Quote all of the data below verbatim, and leave the pictures out.

_Chart-based quiz items_
────
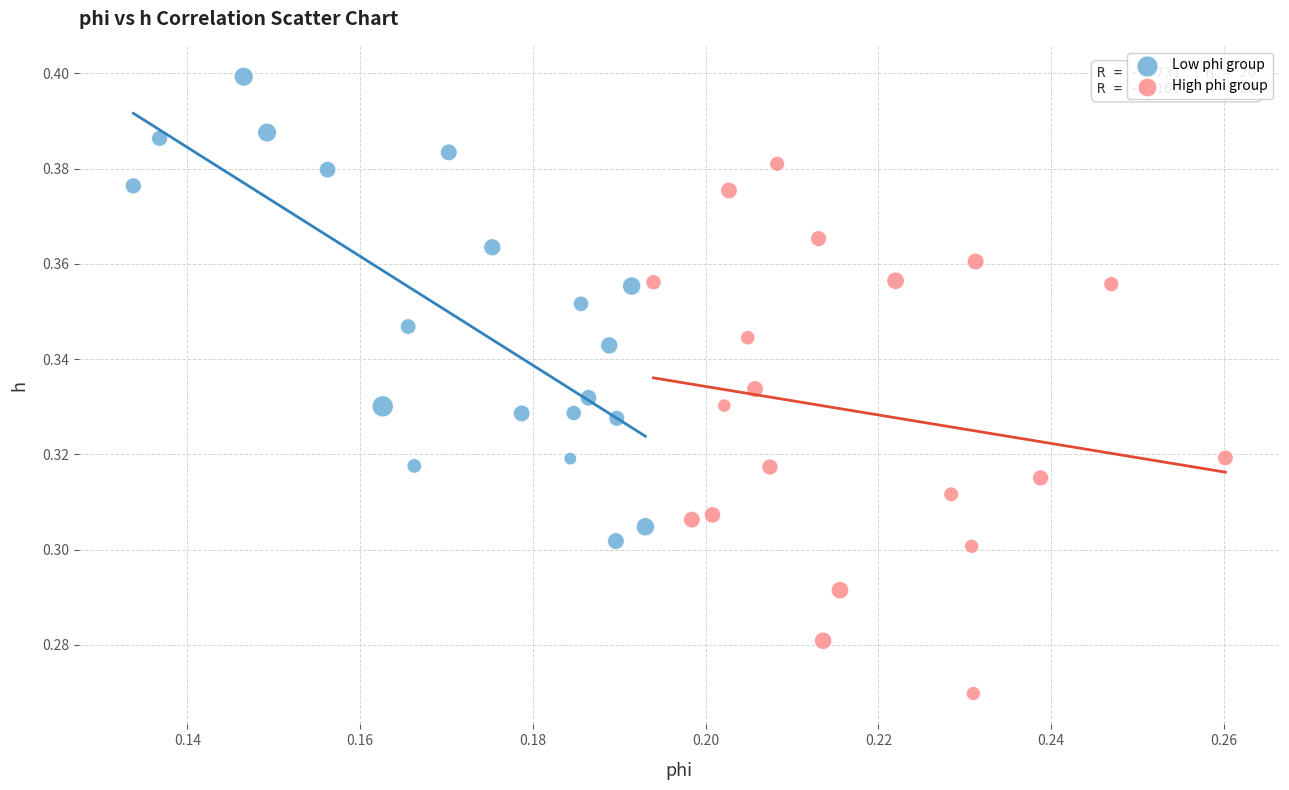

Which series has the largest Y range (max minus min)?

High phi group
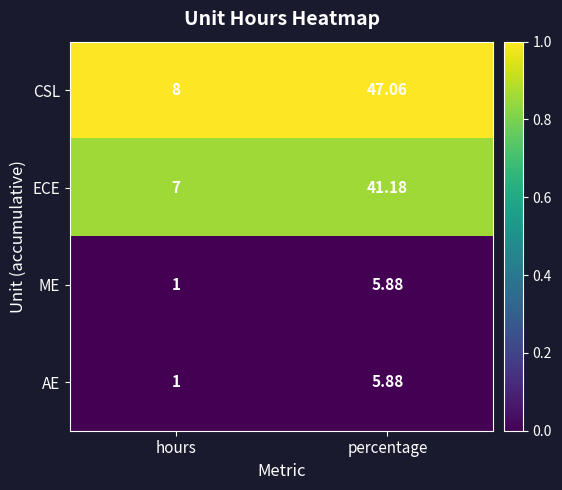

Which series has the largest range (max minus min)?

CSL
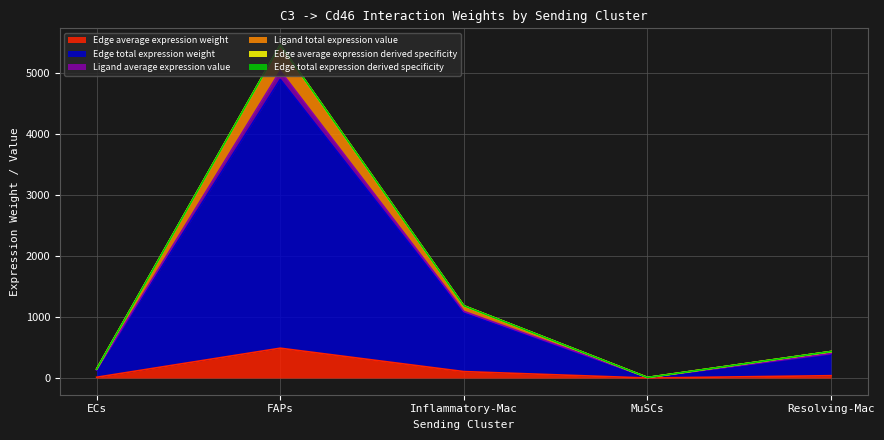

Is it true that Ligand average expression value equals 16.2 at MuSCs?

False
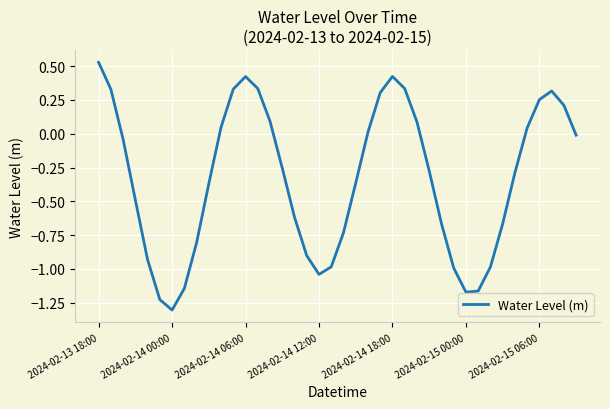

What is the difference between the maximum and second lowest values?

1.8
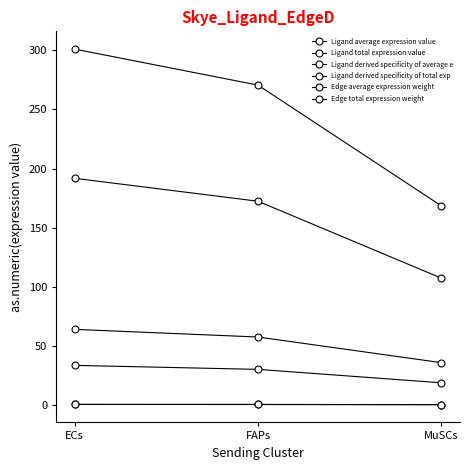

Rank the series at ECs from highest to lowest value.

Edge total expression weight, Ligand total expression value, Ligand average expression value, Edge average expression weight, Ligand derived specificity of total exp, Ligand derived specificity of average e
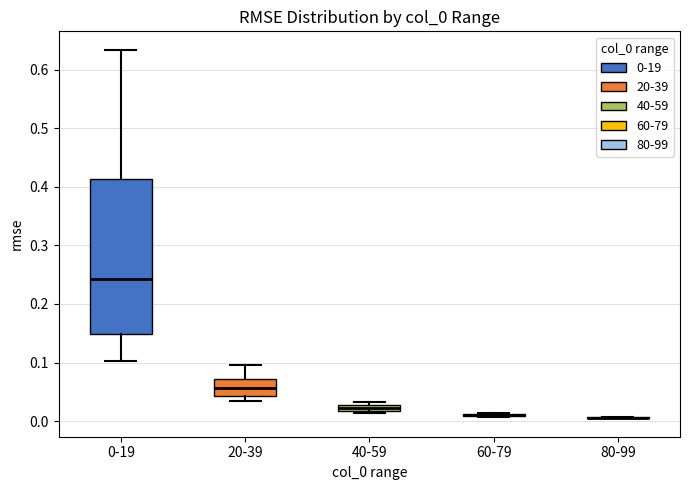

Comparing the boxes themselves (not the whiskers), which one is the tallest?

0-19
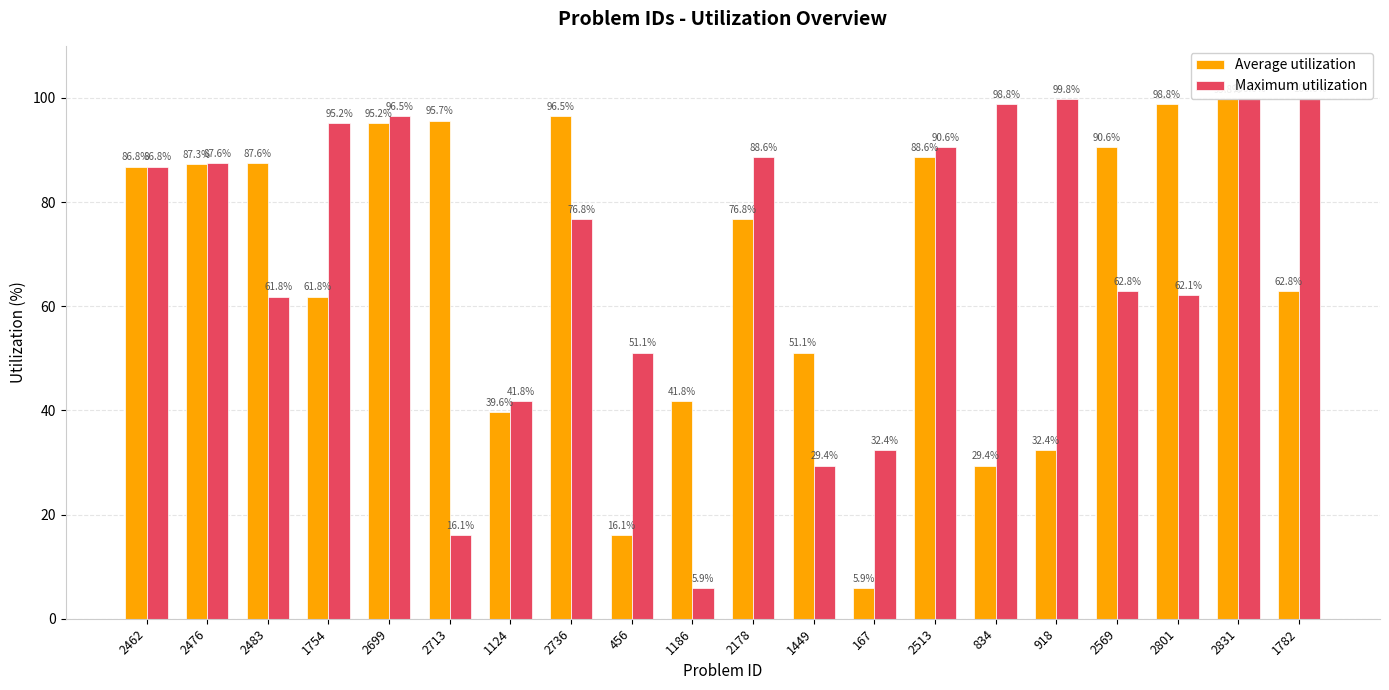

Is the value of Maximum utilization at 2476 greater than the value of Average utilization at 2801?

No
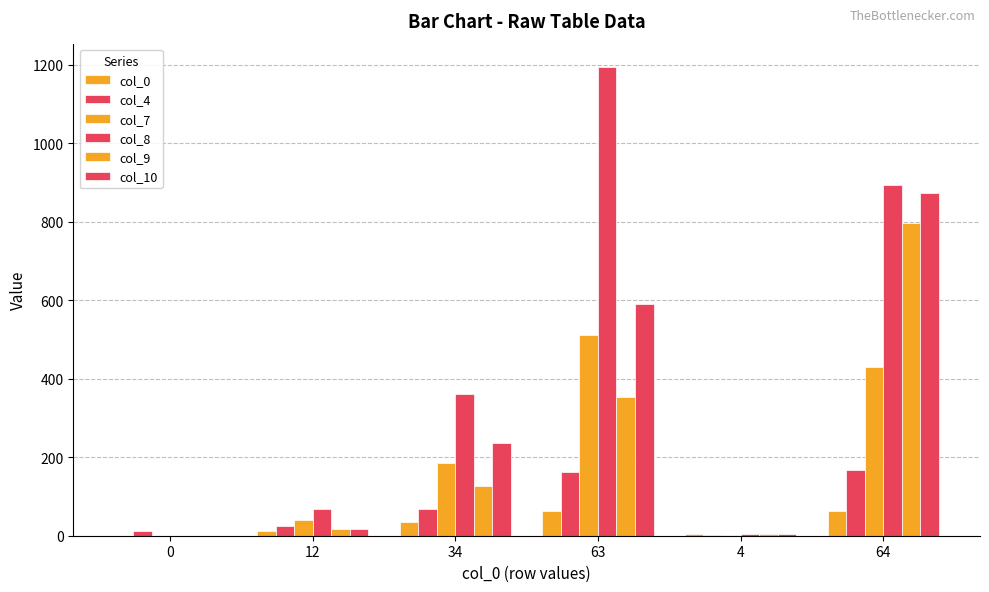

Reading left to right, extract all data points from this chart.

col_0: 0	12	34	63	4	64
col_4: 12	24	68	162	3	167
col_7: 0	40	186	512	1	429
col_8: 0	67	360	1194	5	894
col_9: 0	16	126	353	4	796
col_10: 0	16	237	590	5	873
────
_Completed task_
Which series has the largest Y range (max minus min)?

High phi group

Which series has the largest range (max minus min)?

CSL

Is it true that Ligand average expression value equals 16.2 at MuSCs?

False

What is the difference between the maximum and second lowest values?

1.8

Rank the series at ECs from highest to lowest value.

Edge total expression weight, Ligand total expression value, Ligand average expression value, Edge average expression weight, Ligand derived specificity of total exp, Ligand derived specificity of average e

Comparing the boxes themselves (not the whiskers), which one is the tallest?

0-19

Is the value of Maximum utilization at 2476 greater than the value of Average utilization at 2801?

No

Reading left to right, extract all data points from this chart.

col_0: 0	12	34	63	4	64
col_4: 12	24	68	162	3	167
col_7: 0	40	186	512	1	429
col_8: 0	67	360	1194	5	894
col_9: 0	16	126	353	4	796
col_10: 0	16	237	590	5	873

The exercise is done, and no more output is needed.